Les premières expériences de transfert génique utilisant des vecteurs viraux adéno-associés (AAV) in vivo ont été réalisées dans des modèles murins de transfert génique dirigé vers les muscles. Ces études se sont distinguées par l'expression stable d'une variété de transgènes immunogènes. Ces découvertes ont été traduites vers d'autres organes cibles avec plusieurs produits géniques thérapeutiques. Les améliorations technologiques et les leçons tirées de la recherche fondamentale ont marqué le début d'une ère d'essais cliniques de première en humanité. Dans la plupart des contextes, l'AAV semble échapper à la surveillance immunitaire de l'hôte, permettant la livraison de niveaux robustes de charge génétique conduisant à une expression persistante.

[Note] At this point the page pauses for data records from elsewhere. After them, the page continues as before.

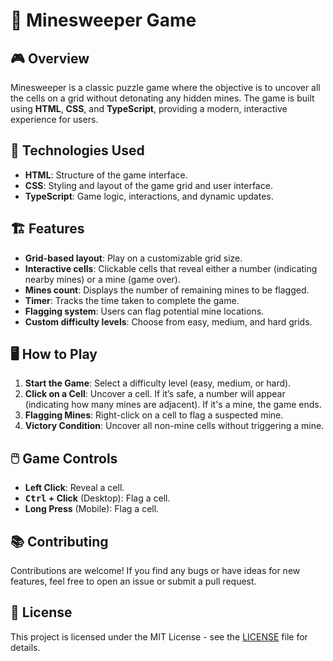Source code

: # 🧩 Minesweeper Game

## 🎮 Overview

Minesweeper is a classic puzzle game where the objective is to uncover all the cells on a grid without detonating any hidden mines. The game is built using **HTML**, **CSS**, and **TypeScript**, providing a modern, interactive experience for users.

## 🔧 Technologies Used

- **HTML**: Structure of the game interface.
- **CSS**: Styling and layout of the game grid and user interface.
- **TypeScript**: Game logic, interactions, and dynamic updates.

## 🏗️ Features

- **Grid-based layout**: Play on a customizable grid size.
- **Interactive cells**: Clickable cells that reveal either a number (indicating nearby mines) or a mine (game over).
- **Mines count**: Displays the number of remaining mines to be flagged.
- **Timer**: Tracks the time taken to complete the game.
- **Flagging system**: Users can flag potential mine locations.
- **Custom difficulty levels**: Choose from easy, medium, and hard grids.

## 🖥️ How to Play

1. **Start the Game**: Select a difficulty level (easy, medium, or hard).
2. **Click on a Cell**: Uncover a cell. If it’s safe, a number will appear (indicating how many mines are adjacent). If it's a mine, the game ends.
3. **Flagging Mines**: Right-click on a cell to flag a suspected mine.
4. **Victory Condition**: Uncover all non-mine cells without triggering a mine.

## 🖱️ Game Controls

- **Left Click**: Reveal a cell.
- **<kbd>Ctrl</kbd> + Click** (Desktop): Flag a cell.
- **Long Press** (Mobile): Flag a cell.


## 📚 Contributing

Contributions are welcome! If you find any bugs or have ideas for new features, feel free to open an issue or submit a pull request.


## 📝 License

This project is licensed under the MIT License - see the [LICENSE](LICENSE) file for details.
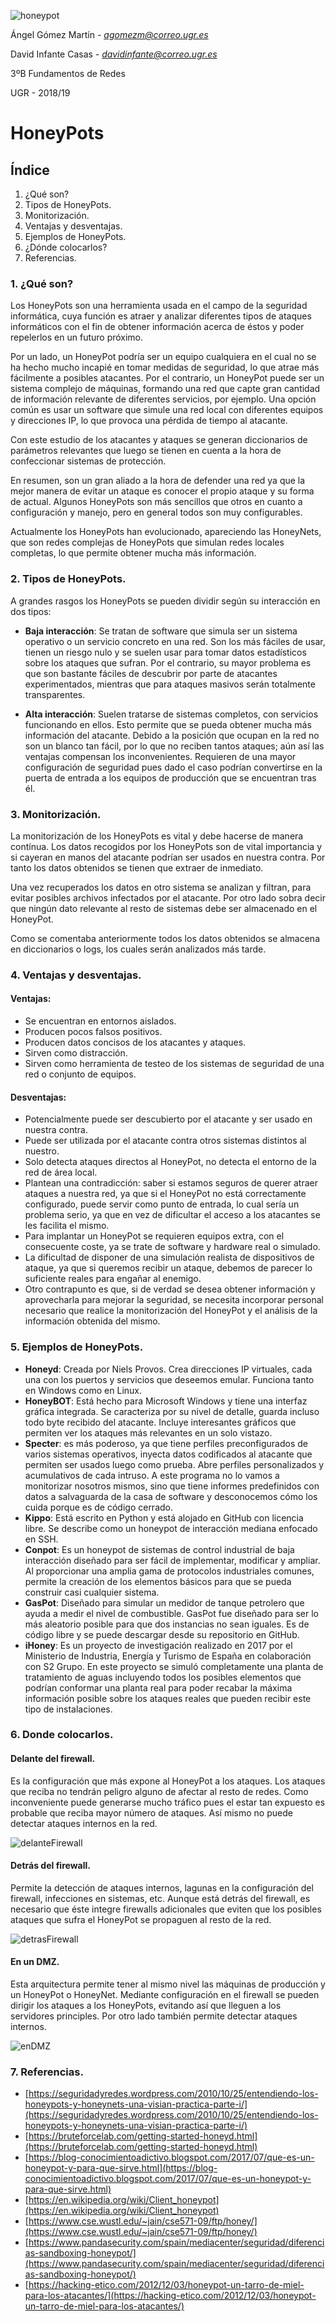 

![honeypot](imagenes/honeypot.png)

















Ángel Gómez Martín - *agomezm@correo.ugr.es*

David Infante Casas - *davidinfante@correo.ugr.es*



3ºB Fundamentos de Redes

UGR - 2018/19





# HoneyPots

## Índice

1. ¿Qué son?
2. Tipos de HoneyPots.
3. Monitorización.
4. Ventajas y desventajas.
5. Ejemplos de HoneyPots.
6. ¿Dónde colocarlos?
7. Referencias.















































### 1. ¿Qué son?

Los HoneyPots son una herramienta usada en el campo de la seguridad informática, cuya función es atraer y analizar diferentes tipos de ataques informáticos con el fin de obtener información acerca de éstos y poder repelerlos en un futuro próximo. 

Por un lado, un HoneyPot podría ser un equipo cualquiera en el cual no se ha hecho mucho incapié en tomar medidas de seguridad, lo que atrae más fácilmente a posibles atacantes. Por el contrario, un HoneyPot puede ser un sistema complejo de máquinas, formando una red que capte gran cantidad de información relevante de diferentes servicios, por ejemplo. Una opción común es usar un software que simule una red local con diferentes equipos y direcciones IP, lo que provoca una pérdida de tiempo al atacante.

Con este estudio de los atacantes y ataques se generan diccionarios de parámetros relevantes que luego se tienen en cuenta a la hora de confeccionar sistemas de protección.

En resumen, son un gran aliado a la hora de defender una red ya que la mejor manera de evitar un ataque es conocer el propio ataque y su forma de actual. Algunos HoneyPots son más sencillos que otros en cuanto a configuración y manejo, pero en general todos son muy configurables.

Actualmente los HoneyPots han evolucionado, apareciendo las HoneyNets, que son redes complejas de HoneyPots que simulan redes locales completas, lo que permite obtener mucha más información.





### 2. Tipos de HoneyPots.

A grandes rasgos los HoneyPots se pueden dividir según su interacción en dos tipos:

- **Baja interacción**: Se tratan de software que simula ser un sistema operativo o un servicio concreto en una red. Son los más fáciles de usar, tienen un riesgo nulo y se suelen usar para tomar datos estadísticos sobre los ataques que sufran. Por el contrario, su mayor problema es que son bastante fáciles de descubrir por parte de atacantes experimentados, mientras que para ataques masivos serán totalmente transparentes.



- **Alta interacción**: Suelen tratarse de sistemas completos, con servicios funcionando en ellos. Esto permite que se pueda obtener mucha más información del atacante. Debido a la posición que ocupan en la red no son un blanco tan fácil, por lo que no reciben tantos ataques; aún así las ventajas compensan los inconvenientes. Requieren de una mayor configuración de seguridad pues dado el caso podrían convertirse en la puerta de entrada a los equipos de producción que se encuentran tras él.





### 3. Monitorización.

La monitorización de los HoneyPots es vital y debe hacerse de manera contínua. Los datos recogidos por los HoneyPots son de vital importancia y si cayeran en manos del atacante podrían ser usados en nuestra contra. Por tanto los datos obtenidos se tienen que extraer de inmediato.

Una vez recuperados los datos en otro sistema se analizan y filtran, para evitar posibles archivos infectados por el atacante. Por otro lado sobra decir que ningún dato relevante al resto de sistemas debe ser almacenado en el HoneyPot.

Como se comentaba anteriormente todos los datos obtenidos se almacena en diccionarios o logs, los cuales serán analizados más tarde.





### 4. Ventajas y desventajas.

#### Ventajas:

- Se encuentran en entornos aislados.
- Producen pocos falsos positivos.
- Producen datos concisos de los atacantes y ataques.
- Sirven como distracción.
- Sirven como herramienta de testeo de los sistemas de seguridad de una red o conjunto de equipos.

#### Desventajas:

- Potencialmente puede ser descubierto por el atacante y ser usado en nuestra contra.
- Puede ser utilizada por el atacante contra otros sistemas distintos al nuestro.
- Solo detecta ataques directos al HoneyPot, no detecta el entorno de la red de área local.
- Plantean una contradicción: saber si estamos seguros de querer atraer ataques a nuestra red, ya que si el HoneyPot no está correctamente configurado, puede servir como punto de entrada, lo cual sería un problema serio, ya que en vez de dificultar el acceso a los atacantes se les facilita el mismo.
- Para implantar un HoneyPot se requieren equipos extra, con el consecuente coste, ya se trate de software y hardware real o simulado.
- La dificultad de disponer de una simulación realista de dispositivos de ataque, ya que si queremos recibir un ataque, debemos de parecer lo suficiente reales para engañar al enemigo.
- Otro contrapunto es que, si de verdad se desea obtener información y aprovecharla para mejorar la seguridad, se necesita incorporar personal necesario que realice la monitorización del HoneyPot y el análisis de la información obtenida del mismo.





### 5. Ejemplos de HoneyPots.

- **Honeyd**: Creada por Niels Provos. Crea direcciones IP virtuales, cada una con los puertos y servicios que deseemos emular. Funciona tanto en Windows como en Linux.
- **HoneyBOT**: Está hecho para Microsoft Windows y tiene una interfaz gráfica integrada. Se caracteriza por su nivel de detalle, guarda incluso todo byte recibido del atacante. Incluye interesantes gráficos que permiten ver los ataques más relevantes en un solo vistazo.
- **Specter**: es más poderoso, ya que tiene perfiles preconfigurados de varios sistemas operativos, inyecta datos codificados al atacante que permiten ser usados luego como prueba. Abre perfiles personalizados y acumulativos de cada intruso. A este programa no lo vamos a monitorizar nosotros mismos, sino que tiene informes predefinidos con datos a salvaguarda de la casa de software y desconocemos cómo los cuida porque es de código cerrado.
- **Kippo**: Está escrito en Python y está alojado en GitHub con licencia libre. Se describe como un honeypot de interacción mediana enfocado en SSH.
- **Conpot**: Es un honeypot de sistemas de control industrial de baja interacción diseñado para ser fácil de implementar, modificar y ampliar. Al proporcionar una amplia gama de protocolos industriales comunes, permite la creación de los elementos básicos para que se pueda construir casi cualquier sistema.
- **GasPot**: Diseñado para simular un medidor de tanque petrolero que ayuda a medir el nivel de combustible. GasPot fue diseñado para ser lo más aleatorio posible para que dos instancias no sean iguales. Es de código libre y se puede descargar desde su repositorio en GitHub.
- **iHoney**: Es un proyecto de investigación realizado en 2017 por el Ministerio de Industria, Energía y Turismo de España en colaboración con S2 Grupo. En este proyecto se simuló completamente una planta de tratamiento de aguas incluyendo todos los posibles elementos que podrían conformar una planta real para poder recabar la máxima información posible sobre los ataques reales que pueden recibir este tipo de instalaciones.





### 6. Donde colocarlos.

#### Delante del firewall.

Es la configuración que más expone al HoneyPot a los ataques. Los ataques que reciba no tendrán peligro alguno de afectar al resto de redes. Como inconveniente puede generarse mucho tráfico pues el estar tan expuesto es probable que reciba mayor número de ataques. Así mismo no puede detectar ataques internos en la red.

![delanteFirewall](imagenes\delanteFirewall.jpg)

#### Detrás del firewall.

Permite la detección de ataques internos, lagunas en la configuración del firewall, infecciones en sistemas, etc. Aunque está detrás del firewall, es necesario que éste integre firewalls adicionales que eviten que los posibles ataques que sufra el HoneyPot se propaguen al resto de la red.

![detrasFirewall](imagenes\detrasFirewall.jpg)



#### En un DMZ.

Esta arquitectura permite tener al mismo nivel las máquinas de producción y un HoneyPot o HoneyNet. Mediante configuración en el firewall se pueden dirigir los ataques a los HoneyPots, evitando así que lleguen a los servidores principles. Por otro lado también permite detectar ataques internos.

![enDMZ](imagenes\enDMZ.jpg)

### 7. Referencias.

- [https://seguridadyredes.wordpress.com/2010/10/25/entendiendo-los-honeypots-y-honeynets-una-visian-practica-parte-i/](https://seguridadyredes.wordpress.com/2010/10/25/entendiendo-los-honeypots-y-honeynets-una-visian-practica-parte-i/)
- [https://bruteforcelab.com/getting-started-honeyd.html](https://bruteforcelab.com/getting-started-honeyd.html)
- [https://blog-conocimientoadictivo.blogspot.com/2017/07/que-es-un-honeypot-y-para-que-sirve.html](https://blog-conocimientoadictivo.blogspot.com/2017/07/que-es-un-honeypot-y-para-que-sirve.html)
- [https://en.wikipedia.org/wiki/Client_honeypot](https://en.wikipedia.org/wiki/Client_honeypot)
- [https://www.cse.wustl.edu/~jain/cse571-09/ftp/honey/](https://www.cse.wustl.edu/~jain/cse571-09/ftp/honey/)
- [https://www.pandasecurity.com/spain/mediacenter/seguridad/diferencias-sandboxing-honeypot/](https://www.pandasecurity.com/spain/mediacenter/seguridad/diferencias-sandboxing-honeypot/)
- [https://hacking-etico.com/2012/12/03/honeypot-un-tarro-de-miel-para-los-atacantes/](https://hacking-etico.com/2012/12/03/honeypot-un-tarro-de-miel-para-los-atacantes/)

Cependant, dans quelques contextes expérimentaux, les réponses immunologiques suscitées après le transfert génique médié par l'AAV ont compromis l'efficacité du vecteur. Les paramètres qui déterminent ces occurrences seraient l'immunité préexistante contre l'AAV, la voie d'administration, la cinétique d'expression, la dose, le sérotype du vecteur et sa capacité à transduire les cellules présentatrices d'antigènes (CPA) ainsi que l'espèce hôte et la nature du produit transgénique spécifique. Dans l'ensemble, les mécanismes sous-jacents demeurent un sujet de débat scientifique. Cette revue vise à compiler, confronter et discuter de manière critique les résultats selon lesquels l'AAV semble être un immunogène.
Vandenberghe et al. (Mon,) ont étudié cette question.